> **EXTRACTED TEXT**:
▼

Partial string matches in structural pattern matching

Hi there,
I’d love to be able to use partial string matches:

match text:
    case "prefix_" + cmd:  # checking prefix
        print("got", cmd)
    case "Hello " + last_name + ", " + first_name + "!":  # more complex example
        print(last_name, first_name)

I know the various tricks using split() or guards (case s if s.startswith("prefix_")), but this would be so much more intuitive for simple checks.

Any thoughts? Cheers! :beers:

2 Likes

You are asking that match becomes a parser.
I am not sure that is the right tool for parsing or that you could define the parsing semantics for general use.

Coming from C/C++, I was surprised to see the structural aspect of match/case in Python (when it came out) like

match val:
    case ("a", x):
        print(x)

and this structural aspect gave me the idea of having something similar for strings.

Not wild about case "Hello " + last_name + ", " + first_name + "!".

Using f"{strings}" might work better.

match text:
    case f"prefix_{cmd}":
        print("got", cmd)
    case f"Hello {last_name}, {first_name}!":
        print(last_name, first_name)

But this still it isn’t very precise. Can first_name contain a comma if there are two? This is a job for regular expressions!

match text:
    case  re.compile(r"prefix_(?P<cmd>\w+)":
        print("got", cmd)
    case re.compile(r"Hello (?P<last_name>\w+), (?P<first_name>\w+)!"):
        print(last_name, first_name)

But that looks far too complex, and doesn’t answer whether we want match, fullmatch, or search.

Add regular expressions to the f"{string}" mini-language syntax?

match text:
    case rf"prefix_{cmd!(\w+)}":
        print("got", cmd)
    case rf"Hello {last_name!(\w+)}, {first_name!(\w+)}!":
        print(last_name, first_name)
1 Like

Yeah, and name-wise I’m not a fan of using “compile” as a matching feature. So here’s a thought. Can we make some sort of helper class called, say, re.RegExp(), which can be constructed with a pattern and which returns a type suitable for a match case statement?

▲

> **GIVEN MATERIAL**:
▼

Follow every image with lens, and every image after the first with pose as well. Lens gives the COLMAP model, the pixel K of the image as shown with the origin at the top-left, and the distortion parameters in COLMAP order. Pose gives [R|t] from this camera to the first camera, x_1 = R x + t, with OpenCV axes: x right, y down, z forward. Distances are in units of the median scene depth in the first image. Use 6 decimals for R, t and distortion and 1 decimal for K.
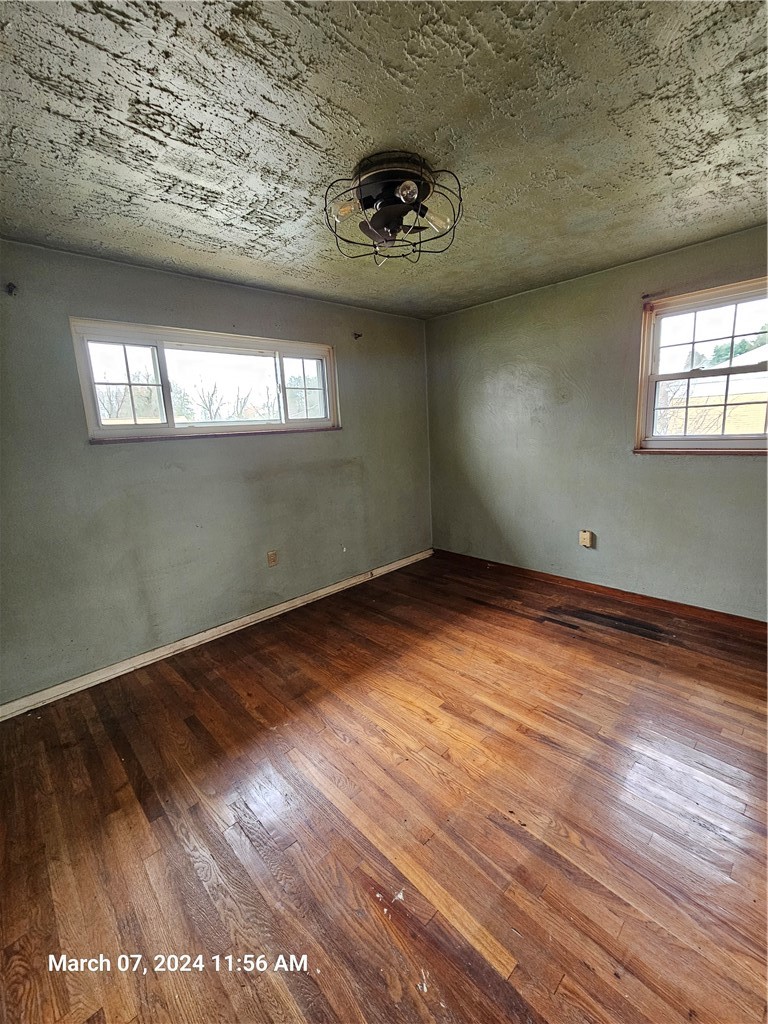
lens RADIAL K [[419.8, 0, 383.7], [0, 419.8, 505.2], [0, 0, 1]] dist [-0.001226, 0.000970]
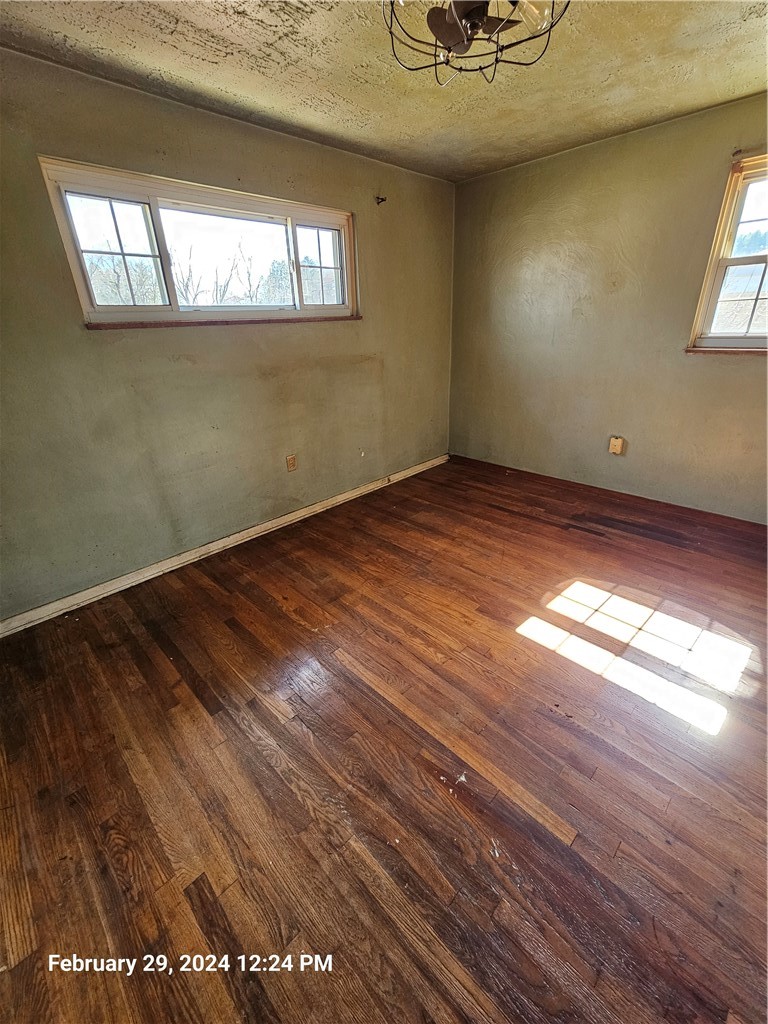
lens RADIAL K [[419.8, 0, 388.5], [0, 419.8, 506.7], [0, 0, 1]] dist [-0.001226, 0.000970]
pose [[0.999603, 0.007209, 0.027255, -0.100949], [-0.013240, 0.973556, 0.228063, 0.004227], [-0.024890, -0.228333, 0.973265, 0.062280]]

▲

> **WHAT IS REQUIRED**:
Quote the forum thread on partial string matches in structural pattern matching above, in full and word for word.

> **YOUR SOLUTION**:
Partial string matches in structural pattern matching

Hi there,
I’d love to be able to use partial string matches:

match text:
    case "prefix_" + cmd:  # checking prefix
        print("got", cmd)
    case "Hello " + last_name + ", " + first_name + "!":  # more complex example
        print(last_name, first_name)

I know the various tricks using split() or guards (case s if s.startswith("prefix_")), but this would be so much more intuitive for simple checks.

Any thoughts? Cheers! :beers:

2 Likes

You are asking that match becomes a parser.
I am not sure that is the right tool for parsing or that you could define the parsing semantics for general use.

Coming from C/C++, I was surprised to see the structural aspect of match/case in Python (when it came out) like

match val:
    case ("a", x):
        print(x)

and this structural aspect gave me the idea of having something similar for strings.

Not wild about case "Hello " + last_name + ", " + first_name + "!".

Using f"{strings}" might work better.

match text:
    case f"prefix_{cmd}":
        print("got", cmd)
    case f"Hello {last_name}, {first_name}!":
        print(last_name, first_name)

But this still it isn’t very precise. Can first_name contain a comma if there are two? This is a job for regular expressions!

match text:
    case  re.compile(r"prefix_(?P<cmd>\w+)":
        print("got", cmd)
    case re.compile(r"Hello (?P<last_name>\w+), (?P<first_name>\w+)!"):
        print(last_name, first_name)

But that looks far too complex, and doesn’t answer whether we want match, fullmatch, or search.

Add regular expressions to the f"{string}" mini-language syntax?

match text:
    case rf"prefix_{cmd!(\w+)}":
        print("got", cmd)
    case rf"Hello {last_name!(\w+)}, {first_name!(\w+)}!":
        print(last_name, first_name)
1 Like

Yeah, and name-wise I’m not a fan of using “compile” as a matching feature. So here’s a thought. Can we make some sort of helper class called, say, re.RegExp(), which can be constructed with a pattern and which returns a type suitable for a match case statement?